Shumow had just started teaching at Emerson, the school where he had received his master's degree in 2001. Prior to receiving his Ph.D. in communications from the University of Miami in 2010, he spent nearly a decade in documentary film, producing work for Discovery, PBS, and National Geographic.

At FIU, he worked on several projects focused on marginalized and vulnerable communities, including one about gentrification in Liberty City, as well as a project focused on Stonybrook, a mobile home park with disadvantaged residents in Palm Beach County.

Anabelle Torres, a senior at FIU and the general manager of the campus radio station The Roar, says Shumow was one of her mentors. He helped her get a fellowship designed to lead people to become professors themselves, and she planned on applying to Emerson's program to study with him. Though she isn't sure where she'll end up now, she says she's definitely continuing on to graduate school.

"He's definitely a big inspiration as to why I'm applying in the first place," she says.

Torres remembers how caring Shumow was when listening to stories from elderly residents while working on the Liberty City project.

"He was just such a kind soul," she says, "the way he laughed and the way he talked to everyone. He gave people a voice when they didn't have one."

Rodrigo Miragaya, another former student, worked with Shumow in a class that produced promotional videos for nonprofit organizations. He says the professor had a huge impact on his career.

"Dr. Shumow used to say that as journalists we have a responsibility to our community, to marginalized groups," says Miragaya, now a production assistant at Univision.

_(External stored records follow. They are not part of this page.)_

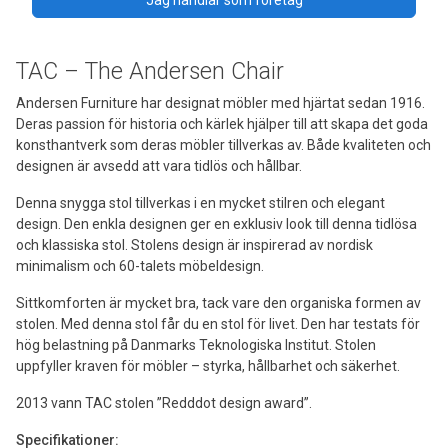
TAC – The Andersen Chair
Andersen Furniture har designat möbler med hjärtat sedan 1916.
Deras passion för historia och kärlek hjälper till att skapa det goda
konsthantverk som deras möbler tillverkas av. Både kvaliteten och
designen är avsedd att vara tidlös och hållbar.
Denna snygga stol tillverkas i en mycket stilren och elegant
design. Den enkla designen ger en exklusiv look till denna tidlösa
och klassiska stol. Stolens design är inspirerad av nordisk
minimalism och 60-talets möbeldesign.
Sittkomforten är mycket bra, tack vare den organiska formen av
stolen. Med denna stol får du en stol för livet. Den har testats för
hög belastning på Danmarks Teknologiska Institut. Stolen
uppfyller kraven för möbler – styrka, hållbarhet och säkerhet.
2013 vann TAC stolen ”Redddot design award”.
Specifikationer: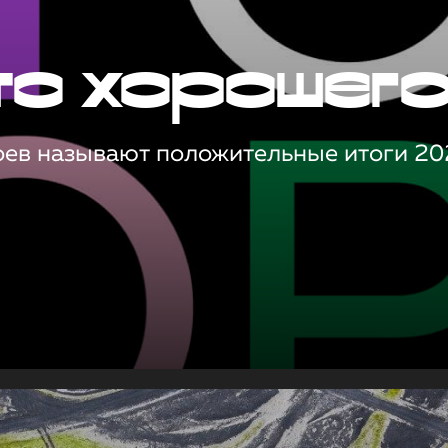
то хорошег
оев называют положительные итоги 20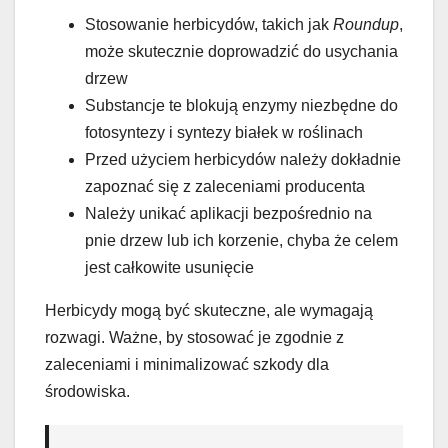
Stosowanie herbicydów, takich jak
Roundup
,
może skutecznie doprowadzić do usychania
drzew
Substancje te blokują enzymy niezbędne do
fotosyntezy i syntezy białek w roślinach
Przed użyciem herbicydów należy dokładnie
zapoznać się z zaleceniami producenta
Należy unikać aplikacji bezpośrednio na
pnie drzew lub ich korzenie, chyba że celem
jest całkowite usunięcie
Herbicydy mogą być skuteczne, ale wymagają
rozwagi. Ważne, by stosować je zgodnie z
zaleceniami i minimalizować szkody dla
środowiska.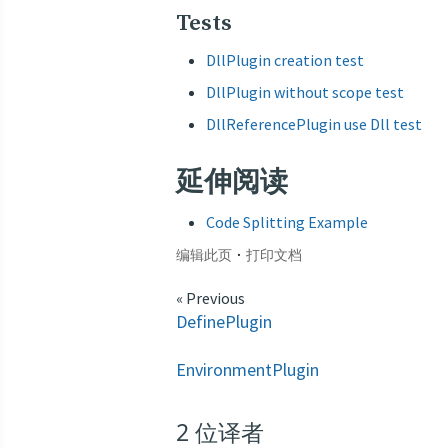
Tests
DllPlugin creation test
DllPlugin without scope test
DllReferencePlugin use Dll test
延伸阅读
Code Splitting Example
·
编辑此页
打印文档
« Previous
DefinePlugin
EnvironmentPlugin
2
位译者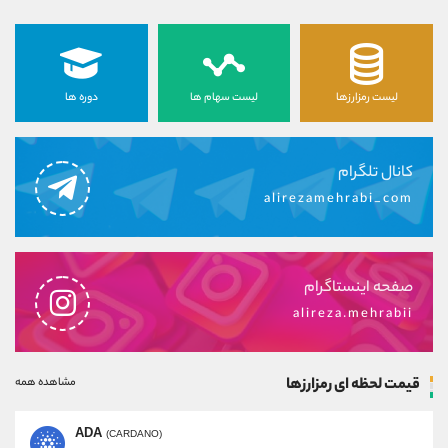
لیست رمزارزها
لیست سهام ها
دوره ها
کانال تلگرام
alirezamehrabi_com
صفحه اینستاگرام
alireza.mehrabii
قیمت لحظه ای رمزارزها
مشاهده همه
ADA
(CARDANO)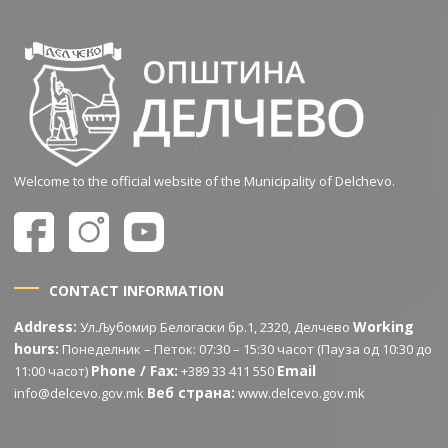
Welcome to the official website of the Municipality of Delchevo.
CONTACT INFORMATION
Address:
Working
Ул.Љубомир Белогаски бр.1, 2320, Делчево
hours:
Понеделник – Петок: 07:30 – 15:30 часот (Пауза од 10:30 до
Phone / Fax:
Email
11:00 часот)
+389 33 411 550
Веб страна:
info@delcevo.gov.mk
www.delcevo.gov.mk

Ponte remembers the way Shumow seemed to hold students' attention. When he was working the room, they never seemed to be distracted by their phones or computers.

"I walked into his classroom once and I could see the focus and, if you will, the light in the eyes of the students," she says.

In a statement, Emerson College called the incident an "unimaginable tragedy," and FIU Provost Kenneth G. Furton expressed profound sadness for the loss. Brian Schriner, the dean of FIU's College of Communication, Architecture, and the Arts, said Tuesday that the college community was "saddened by the sudden and tragic passing."

"Moses was loved and respected by all who knew him," Schriner said in the statement. "He was kind and caring, and he made a tremendous difference in the lives of his students, colleagues, and community. Our deepest sympathies to his wife and family."

Mercedes Vigon, an associate journalism professor at FIU, praised Shumow's bravery for taking on issues and causes that few others wanted to.

"He showed that you can have a short life but one that has such a huge impact on many people," she says. "And that, that's what's shaking me. I don't have patience for tomorrow."

Nondenominational services for Shumow will be held Sunday at 2 p.m. at First Baptist Church, 221 Cabot St., in Beverly, Massachusetts.

This story has been updated to accurately reflect the time of Shumow's memorial service.